DocParser allows developers to transform unstructured text (from PDFs, Text files, Logs) into clean JSON objects without writing hardcoded parsing logic. Instead of writing complex if/else chains in your code, you simply define an Extraction Profile in JSON.
To use DocParser, you must organize your files within the mapped volume (default: examples/):
examples/
├── config/ <-- Place your profile.json here
│ └── profile.json
├── input/ <-- Place all PDFs or TXTs you want to process
│ ├── invoice_001.pdf
│ └── invoice_002.pdf
└── output/ <-- The engine will generate the JSON results here
├── invoice_001_profile.json
└── invoice_002_profile.json
The extraction logic is defined in a JSON profile.

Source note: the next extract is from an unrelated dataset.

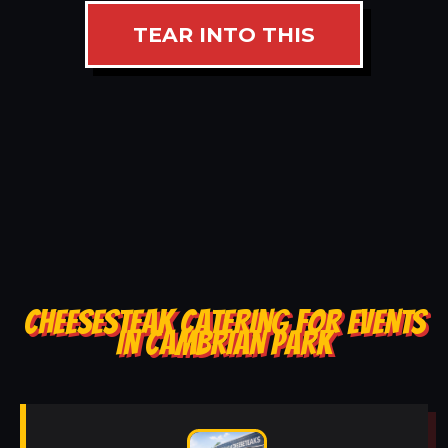
TEAR INTO THIS
CHEESESTEAK CATERING FOR EVENTS
IN CAMBRIAN PARK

You can choose between two methods:
- Regex Strategy
Best for structured data like IDs, Dates, and Codes.
{
"targetField": "ProjectCode",
"method": "Regex",
"regexPattern": "Project Number:\\s*(\\d+)",
}- Text Range Strategy
Best for extracting blocks of text or descriptions where Regex is too complex.
{
"targetField": "DescriptionBlock",
"method": "TextRegion",
"startAnchor": "DESCRIPTION:",
"endAnchor": "TECHNICAL DATA:",
"trimWhitespace": true
}{
"profileName": "Engineering_Spec_V1",
"rules": [
{
"targetField": "ProjectCode",
"method": "Regex",
"regexPattern": "Project Number:\\s*(\\d+)",
},
{
"targetField": "DescriptionBlock",
"method": "TextRange",
"startAnchor": "DESCRIPTION:",
"endAnchor": "TECHNICAL DATA:",
"trimWhitespace": true
},
]
}- DocParser.Core: The extraction engine logic (Standard .NET 8 Library).
- DocParser.CLI: A command-line interface that implements the Batch Processing logic and File I/O.
You don't need the .NET SDK installed. You can run the engine using Docker Compose.
-
Setup: Ensure your examples/config has a profile and examples/input has your documents.
-
Run the engine:
docker compose up